Author/Reference | Dimopoulou et al. (10) | Dimopoulou et al. (10) | Dimopoulou et al. (10) | Scherer et al. (11) | Our patient |
---|---|---|---|---|---|
Case number | Case 1 | Case 2 | Case 3 | Case 4 | Case 5 |
Origin | Turkey | Turkey | France | Brazil | Iran |
Gender | NK | NK | NK | Male | Male |
Mutations | |||||
Status | hom | hom | het, het | hom | hom |
cDNA | c.722C>A | c.722C>A | c.722C>T, c.138 + 2T>C | c.722C>T | c.722C>A |
Consequence | p.Ala241Asp | p.Ala241Asp | p.Ala241Val, Splicing | p.Ala241Val | p.Ala241Asp |
Exon | 6 | 6 | 6, 2 | 6 | 6 |
Signs and symptoms | |||||
Lax wrinkled skin | NK | + | + | + | + |
IUGR | NK | + | + | NK | + |
Hypotonia | + | + | + | - | + |
Psychomotor retardation | + | + | + | + | + |
Dysmorphic features | + | + | + | + | + |
Triangular face | + | + | + | NK | + |
Large ears | + | + | + | NK | + |
Prominent chin | + | + | + | + | + |
Postnatal growth delay | NK | - | - | + | - |
Microcephaly | NK | + | - | - | - |
Joint hyperlaxity | NK | + | + | + | + |
Thin, translucent skin | NK | + | - | NK | + |
Hip dislocation | NK | + | - | + | - |
Hernias | NK | - | + | + | - |
Cataract/corneal clouding | NK | - | - | - | - |
Strabismus | NK | - | + | NK | + |
Blue sclerae | + | + | - | NK | - |
Adducted thumb | NK | - | - | + | - |
Osteopenia | NK | + | NK | + | - |
Wormian bones | NK | + | NK | NK | - |
Late fontanel closure | NK | + | + | + | - |
Corpus callosum dysgenesis | NK | - | NK | - | - |
Athetoid movements | NK | - | + | - | - |
Findings in the Patient of This Study Compared with Clinical Features Described in Patients with PYCR1 Mutations at the Same Position
Missense mutations compose the main part of mutations causing this disease. The majority of the missense mutations were located within exons four to six, which encode the most highly conserved parts of the PYCR1 protein containing many residues involved in enzymatic function (12). PYCR1 encodes pyrroline-5-carboxylate reductase 1, a housekeeping mitochondrial enzyme, that catalyzes the last step in proline biosynthesis through NAD(P)H-dependent reduction of pyrroline-5-carboxylate (P5C) to L-proline (13).
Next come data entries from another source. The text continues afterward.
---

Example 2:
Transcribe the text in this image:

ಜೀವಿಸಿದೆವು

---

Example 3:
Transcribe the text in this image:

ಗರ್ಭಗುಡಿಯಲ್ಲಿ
In conclusion, this study identified a homozygous missense variant (c.722C>A; p.Ala241Asp) in a patient from a consanguineous Iranian family. PYCR1 mutations at the homozygous state results in ARCL2B. Our findings confirmed the previous two reports for ARCL2B patients with similar mutation. These results expand our insight for the clinical phenotype of ARCL2B. Further reports are required to better understand the PYCR1-related phenotypes, genotype-phenotype association, pathophysiology, and epidemiology to reach a critical number of patients for prevention or therapeutic studies.